Hayır, böyle olmak zorunda değil!
Sovyetler Birliği’nin ve komünist rejimlerin yok olmasıyla ortadan kalkan şeylerden biri de Karl Marx’ın sınıf tabanlı ekonomi-politik analizi oldu. Oysa bu yöntemi kullanarak dünyayı anlamak çok kolaydı.
İçlerinden biri ülkemiz olmasa, insanın çok şey söyleyeceği 57 koca ülkenin koca liderleri bir araya geliyor, İsrail’in haksızlığı çok açık Filistin soykırımını görüşüyor ve karşılarındaki 7’li cepheye (ABD-Batı Avrupa) doğru dürüst bir laf bile edemeden dağılıyor. Bunu anlamak çok zor. En azından küresel bir boykot çağrısında bulunabilirdi İslam İşbirliği Teşkilatı (İİT).
Bu hareketsizliği, bu pasifliği, İsrail’e karşı tepkinin lafta bile anlamsız kalmasını anlamak çok zor ama imkansız değil. Sınıf tabanlı ekonomi politik analiz yöntemi, Erich Fromm, Herbert Marcuse, György Lukacs ve daha bir çok benzeri felsefecilerle birlikte tarih olmamış olsaydı, bugün İstanbul’da veya başka bir ülkede satılan kolalı içeceğin, nasıl Gazze’ye bomba olarak yağdığını daha iyi anlardık. Frankfurt Okulu ve örneğin bir Theodor Adorno yerini Olaf Scholz’lara bırakmamış olsaydı, Almanya’nın İsrail katliamına suç ortağı olmasının sadece Hitler’in yarattığı borcun ödenmesinden ibaret olmadığını, geri planda 50 büyük banka ile AB’nin ABD üzerinden İsrail ekonomisine nasıl yatırım yapmış olduğunu görürdük.
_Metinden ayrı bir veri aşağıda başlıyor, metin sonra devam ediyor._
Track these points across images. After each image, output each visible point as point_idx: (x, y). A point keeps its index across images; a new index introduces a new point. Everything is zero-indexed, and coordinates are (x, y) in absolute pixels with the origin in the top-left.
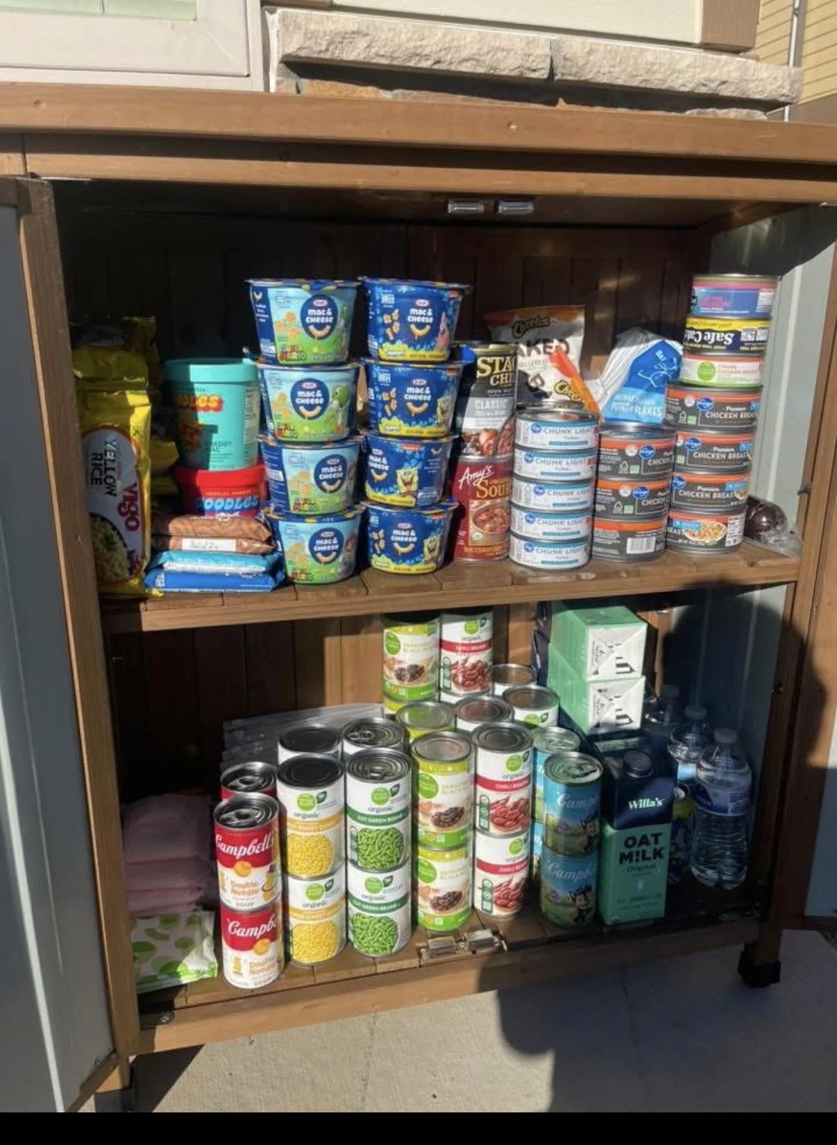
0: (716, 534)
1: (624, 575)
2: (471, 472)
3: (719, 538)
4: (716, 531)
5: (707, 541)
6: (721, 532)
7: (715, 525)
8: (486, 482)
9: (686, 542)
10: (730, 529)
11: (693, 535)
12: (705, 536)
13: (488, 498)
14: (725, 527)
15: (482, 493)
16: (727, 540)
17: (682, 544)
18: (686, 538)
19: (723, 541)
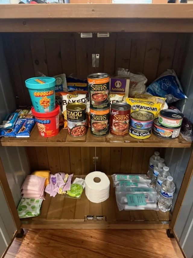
0: (169, 135)
1: (139, 142)
2: (113, 112)
3: (170, 136)
4: (169, 134)
5: (166, 136)
6: (170, 134)
7: (169, 132)
8: (117, 115)
9: (160, 135)
10: (173, 133)
11: (162, 134)
12: (165, 134)
13: (117, 120)
14: (172, 133)
15: (116, 118)
16: (172, 136)
17: (159, 136)
18: (160, 134)
19: (171, 136)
Biden, Gazze hastanelerinin korunmasını istediği konuşmasını yaparken, İsrail’in terörist ordusu Şifa Hastanesi’ne araç girişini tamamen imkansız hale getiriyor ve buna İİT yürütme organlarından ses-soluk çıkmıyor. Sadece Türkiye, bu eylemsizliğin sebebi olan “çekimser” ülkelerin, olup biteni anlamaları ve İİT’nin hareketine engel olmalarına bir son vermek için harekete geçiyor. Peki, Türkiye, NATO’suyla, Dünya Bankası’yla İİT üyelerinin dahil olduğu küresel sistemlere dahil değil mi? Elbette dahil! İtalyan felsefeci, gazeteci, dil bilimci ve siyasetçi Antonio Gramsci’nin Marx’ın ekonomi-politik analizine yaptığı hegemonya katkısını unutmamış olsaydık, küresel kurumların üyesi olmakla birlikte, sistemin kültürel hegemonyasından kurtulmanın mümkün olduğunu, “siyasal önderlik” denen olgunun, ülkelerin küresel hegemonyaya karşı bir “beka meselesi” oluşturabileceğini bilirdik.
Meseleyi, Türkiye’nin ekonomi, maliye ve savunmada tam bağımsızlık şiarıyla hareket etme ilkesine bağlayıp, bir tür iç siyaset reklamı yapmak istemem. Hegemonya bilinci, partilerin değil, siyasal paradigmanın konusu olmalıdır; ancak o zaman söz gelimi yerli-milli her kişi ve hareketin temel ideolojisi haline gelir. Atatürk, bunu “Ben yaşayabilmek için mutlaka bağımsız bir milletin evladı kalmalıyım. Bu sebeple millî bağımsızlık hayat meselesidir,” derken, savaşın hemen ardından hem küresel sistemlere üye olmaya, yani “Milletlerden her biriyle medeniyet icabı olan dostluk ve siyaset münasebetleri tesis etmeye,” hem de hegemonyanın kurbanı olmamaya işaret ediyordu:
“Yabancı bir devletin himaye ve desteğini kabul etmek, insanlık özelliklerinden mahrumiyeti, beceriksizlik ve miskinliği itiraftan başka bir şey değildir.”
Şu katliam sonuçsuz kalır ve Filistin halkı iki parçalı değil, tek ve bütün devletini kurmaya başlarsa, onlara vereceğimiz çok öğüt olacak. Ama şimdi zaman, küresel hegemonyayı yenip, onları “Nehirden denize kadar” özgürlüklerine kavuşturma zamanı.